>> Begin RECORDS FOR THE TASK

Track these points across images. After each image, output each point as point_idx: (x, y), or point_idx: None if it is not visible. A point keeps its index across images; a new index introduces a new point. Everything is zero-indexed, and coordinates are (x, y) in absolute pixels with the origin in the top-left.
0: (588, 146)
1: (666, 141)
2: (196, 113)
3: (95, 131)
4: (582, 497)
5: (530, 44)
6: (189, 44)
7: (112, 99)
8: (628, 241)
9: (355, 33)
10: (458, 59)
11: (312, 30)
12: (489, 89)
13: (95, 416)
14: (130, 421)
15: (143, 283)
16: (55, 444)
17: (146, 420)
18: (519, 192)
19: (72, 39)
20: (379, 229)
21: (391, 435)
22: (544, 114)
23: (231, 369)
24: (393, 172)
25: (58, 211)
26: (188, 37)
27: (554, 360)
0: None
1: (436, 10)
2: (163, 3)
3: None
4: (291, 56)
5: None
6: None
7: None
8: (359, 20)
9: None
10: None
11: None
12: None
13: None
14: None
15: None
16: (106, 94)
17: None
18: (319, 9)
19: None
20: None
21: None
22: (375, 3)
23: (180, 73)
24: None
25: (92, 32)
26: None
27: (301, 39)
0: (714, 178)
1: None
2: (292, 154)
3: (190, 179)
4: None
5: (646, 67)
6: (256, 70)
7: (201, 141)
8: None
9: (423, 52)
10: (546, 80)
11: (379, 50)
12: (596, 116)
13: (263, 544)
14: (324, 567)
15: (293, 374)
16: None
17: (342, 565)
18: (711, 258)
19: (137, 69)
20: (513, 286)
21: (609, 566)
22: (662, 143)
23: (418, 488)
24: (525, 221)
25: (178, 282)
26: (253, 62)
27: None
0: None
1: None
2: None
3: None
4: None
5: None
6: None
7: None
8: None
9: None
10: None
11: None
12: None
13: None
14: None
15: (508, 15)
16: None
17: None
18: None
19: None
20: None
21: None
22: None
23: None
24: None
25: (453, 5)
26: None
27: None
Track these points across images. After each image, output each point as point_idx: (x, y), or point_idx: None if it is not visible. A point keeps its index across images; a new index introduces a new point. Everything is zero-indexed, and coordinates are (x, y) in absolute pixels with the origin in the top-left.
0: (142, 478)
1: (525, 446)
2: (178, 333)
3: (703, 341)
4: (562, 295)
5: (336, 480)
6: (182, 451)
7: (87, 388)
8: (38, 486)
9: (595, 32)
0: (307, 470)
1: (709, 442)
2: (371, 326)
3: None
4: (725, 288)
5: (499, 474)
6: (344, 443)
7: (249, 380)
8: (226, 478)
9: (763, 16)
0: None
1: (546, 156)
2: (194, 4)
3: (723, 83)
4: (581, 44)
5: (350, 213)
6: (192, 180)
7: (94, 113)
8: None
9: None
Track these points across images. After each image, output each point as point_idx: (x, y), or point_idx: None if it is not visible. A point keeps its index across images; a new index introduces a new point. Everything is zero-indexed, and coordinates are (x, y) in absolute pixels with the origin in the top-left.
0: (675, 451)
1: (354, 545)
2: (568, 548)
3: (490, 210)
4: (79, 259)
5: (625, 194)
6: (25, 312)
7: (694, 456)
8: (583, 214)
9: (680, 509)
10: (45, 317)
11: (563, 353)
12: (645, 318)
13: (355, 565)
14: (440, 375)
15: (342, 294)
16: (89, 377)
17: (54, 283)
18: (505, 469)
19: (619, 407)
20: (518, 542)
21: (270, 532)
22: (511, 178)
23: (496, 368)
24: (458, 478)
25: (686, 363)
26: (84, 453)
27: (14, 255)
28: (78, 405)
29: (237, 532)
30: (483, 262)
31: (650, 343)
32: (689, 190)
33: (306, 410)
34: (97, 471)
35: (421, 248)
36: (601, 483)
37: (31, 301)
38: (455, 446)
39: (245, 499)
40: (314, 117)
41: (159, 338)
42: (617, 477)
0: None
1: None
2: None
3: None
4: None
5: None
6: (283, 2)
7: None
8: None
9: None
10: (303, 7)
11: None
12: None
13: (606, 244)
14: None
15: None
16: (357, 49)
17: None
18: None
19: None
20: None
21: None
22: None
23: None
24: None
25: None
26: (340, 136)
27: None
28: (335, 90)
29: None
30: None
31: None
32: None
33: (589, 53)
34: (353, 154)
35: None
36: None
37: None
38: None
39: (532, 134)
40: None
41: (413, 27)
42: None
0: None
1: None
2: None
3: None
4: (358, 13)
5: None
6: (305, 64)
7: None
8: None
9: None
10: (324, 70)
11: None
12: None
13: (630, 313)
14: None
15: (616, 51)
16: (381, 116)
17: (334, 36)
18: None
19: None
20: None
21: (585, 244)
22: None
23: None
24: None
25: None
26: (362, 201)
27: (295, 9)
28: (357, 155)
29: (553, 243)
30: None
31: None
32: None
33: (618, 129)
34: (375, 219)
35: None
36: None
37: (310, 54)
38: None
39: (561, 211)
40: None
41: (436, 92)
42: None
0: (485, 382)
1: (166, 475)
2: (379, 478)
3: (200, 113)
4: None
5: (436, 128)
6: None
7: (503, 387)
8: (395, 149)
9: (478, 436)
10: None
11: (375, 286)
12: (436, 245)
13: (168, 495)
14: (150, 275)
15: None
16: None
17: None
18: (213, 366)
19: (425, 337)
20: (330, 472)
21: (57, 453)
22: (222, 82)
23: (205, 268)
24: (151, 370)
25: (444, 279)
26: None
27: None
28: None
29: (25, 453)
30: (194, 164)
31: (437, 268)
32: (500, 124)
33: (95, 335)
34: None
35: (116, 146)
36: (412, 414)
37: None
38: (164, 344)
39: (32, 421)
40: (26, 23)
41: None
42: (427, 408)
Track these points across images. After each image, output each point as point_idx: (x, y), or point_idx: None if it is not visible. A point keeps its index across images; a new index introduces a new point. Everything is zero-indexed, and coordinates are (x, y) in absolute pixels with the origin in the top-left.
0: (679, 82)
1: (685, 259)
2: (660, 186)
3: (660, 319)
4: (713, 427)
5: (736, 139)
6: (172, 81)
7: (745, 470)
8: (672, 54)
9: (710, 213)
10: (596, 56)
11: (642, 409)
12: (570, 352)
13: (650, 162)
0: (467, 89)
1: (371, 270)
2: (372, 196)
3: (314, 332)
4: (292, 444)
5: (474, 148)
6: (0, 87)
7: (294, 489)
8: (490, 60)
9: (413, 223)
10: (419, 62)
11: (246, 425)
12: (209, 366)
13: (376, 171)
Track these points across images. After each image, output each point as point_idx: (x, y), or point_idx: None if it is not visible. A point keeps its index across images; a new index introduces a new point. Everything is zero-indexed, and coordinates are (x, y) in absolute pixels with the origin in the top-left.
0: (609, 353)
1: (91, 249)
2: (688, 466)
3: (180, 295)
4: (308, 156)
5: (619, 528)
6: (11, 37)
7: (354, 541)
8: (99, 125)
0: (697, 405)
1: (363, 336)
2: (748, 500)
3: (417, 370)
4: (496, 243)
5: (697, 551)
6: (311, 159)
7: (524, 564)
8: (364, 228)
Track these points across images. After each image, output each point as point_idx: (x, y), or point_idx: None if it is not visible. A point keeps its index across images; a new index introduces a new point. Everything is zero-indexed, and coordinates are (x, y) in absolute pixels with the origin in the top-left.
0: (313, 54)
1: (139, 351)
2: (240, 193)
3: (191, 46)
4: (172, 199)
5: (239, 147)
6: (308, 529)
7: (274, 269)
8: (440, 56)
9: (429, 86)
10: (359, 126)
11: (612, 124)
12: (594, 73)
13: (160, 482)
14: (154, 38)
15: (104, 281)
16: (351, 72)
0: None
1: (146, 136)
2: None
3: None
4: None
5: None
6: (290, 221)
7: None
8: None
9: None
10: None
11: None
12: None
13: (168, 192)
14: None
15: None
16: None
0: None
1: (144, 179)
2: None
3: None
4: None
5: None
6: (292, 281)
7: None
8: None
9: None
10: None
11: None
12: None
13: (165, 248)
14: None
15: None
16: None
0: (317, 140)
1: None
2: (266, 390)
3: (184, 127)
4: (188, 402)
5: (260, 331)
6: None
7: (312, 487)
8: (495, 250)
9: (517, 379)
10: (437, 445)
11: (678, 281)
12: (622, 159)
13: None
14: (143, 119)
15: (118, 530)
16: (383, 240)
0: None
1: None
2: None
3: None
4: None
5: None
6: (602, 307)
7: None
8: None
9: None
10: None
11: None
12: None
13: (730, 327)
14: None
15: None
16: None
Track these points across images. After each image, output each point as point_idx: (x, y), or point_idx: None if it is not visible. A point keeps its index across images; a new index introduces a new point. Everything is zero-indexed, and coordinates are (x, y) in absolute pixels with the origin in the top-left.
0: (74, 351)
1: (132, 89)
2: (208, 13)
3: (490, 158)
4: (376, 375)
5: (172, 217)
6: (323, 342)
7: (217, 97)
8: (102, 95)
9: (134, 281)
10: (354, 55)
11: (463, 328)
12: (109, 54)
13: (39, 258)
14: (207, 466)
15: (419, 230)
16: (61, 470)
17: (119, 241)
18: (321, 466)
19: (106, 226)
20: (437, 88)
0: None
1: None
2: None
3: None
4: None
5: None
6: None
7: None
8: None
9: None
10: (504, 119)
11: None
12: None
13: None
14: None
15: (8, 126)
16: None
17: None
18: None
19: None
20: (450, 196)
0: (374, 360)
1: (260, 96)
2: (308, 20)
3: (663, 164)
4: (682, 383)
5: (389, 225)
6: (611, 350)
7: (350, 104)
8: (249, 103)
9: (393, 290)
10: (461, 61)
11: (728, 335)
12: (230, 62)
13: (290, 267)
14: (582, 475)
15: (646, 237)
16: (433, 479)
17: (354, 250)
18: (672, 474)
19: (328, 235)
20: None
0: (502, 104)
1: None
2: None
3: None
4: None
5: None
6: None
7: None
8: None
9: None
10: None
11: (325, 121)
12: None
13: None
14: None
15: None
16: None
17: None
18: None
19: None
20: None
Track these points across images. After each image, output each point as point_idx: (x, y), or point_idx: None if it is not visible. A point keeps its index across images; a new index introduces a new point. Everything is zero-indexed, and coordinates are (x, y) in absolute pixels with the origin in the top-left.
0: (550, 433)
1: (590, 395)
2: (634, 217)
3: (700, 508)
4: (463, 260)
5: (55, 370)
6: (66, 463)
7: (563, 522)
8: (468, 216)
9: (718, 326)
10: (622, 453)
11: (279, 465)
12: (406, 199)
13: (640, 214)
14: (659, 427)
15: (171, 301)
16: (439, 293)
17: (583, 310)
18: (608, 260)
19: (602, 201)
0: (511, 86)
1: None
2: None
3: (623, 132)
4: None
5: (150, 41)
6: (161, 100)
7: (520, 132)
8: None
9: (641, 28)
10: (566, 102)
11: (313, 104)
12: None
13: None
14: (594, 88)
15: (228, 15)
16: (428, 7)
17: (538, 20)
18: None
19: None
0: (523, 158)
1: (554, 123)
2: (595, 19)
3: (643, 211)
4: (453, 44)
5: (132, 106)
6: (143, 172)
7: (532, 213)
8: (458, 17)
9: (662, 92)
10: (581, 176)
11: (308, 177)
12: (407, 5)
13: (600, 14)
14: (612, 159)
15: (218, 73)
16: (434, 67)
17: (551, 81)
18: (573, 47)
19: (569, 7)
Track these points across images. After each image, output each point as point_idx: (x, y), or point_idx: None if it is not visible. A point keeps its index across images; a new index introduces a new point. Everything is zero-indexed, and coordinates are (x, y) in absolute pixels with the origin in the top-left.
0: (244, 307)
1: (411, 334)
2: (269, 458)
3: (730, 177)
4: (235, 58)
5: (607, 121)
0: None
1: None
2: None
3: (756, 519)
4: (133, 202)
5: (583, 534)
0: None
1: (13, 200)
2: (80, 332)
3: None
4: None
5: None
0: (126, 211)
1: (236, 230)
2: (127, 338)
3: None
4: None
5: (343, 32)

>> End RECORDS FOR THE TASK

WRITTEN REQUEST: Copy the material word for word, from its first line down to and including the line that holds "8: (359, 20)".

EXPECTED ANSWER:
Track these points across images. After each image, output each point as point_idx: (x, y), or point_idx: None if it is not visible. A point keeps its index across images; a new index introduces a new point. Everything is zero-indexed, and coordinates are (x, y) in absolute pixels with the origin in the top-left.
0: (588, 146)
1: (666, 141)
2: (196, 113)
3: (95, 131)
4: (582, 497)
5: (530, 44)
6: (189, 44)
7: (112, 99)
8: (628, 241)
9: (355, 33)
10: (458, 59)
11: (312, 30)
12: (489, 89)
13: (95, 416)
14: (130, 421)
15: (143, 283)
16: (55, 444)
17: (146, 420)
18: (519, 192)
19: (72, 39)
20: (379, 229)
21: (391, 435)
22: (544, 114)
23: (231, 369)
24: (393, 172)
25: (58, 211)
26: (188, 37)
27: (554, 360)
0: None
1: (436, 10)
2: (163, 3)
3: None
4: (291, 56)
5: None
6: None
7: None
8: (359, 20)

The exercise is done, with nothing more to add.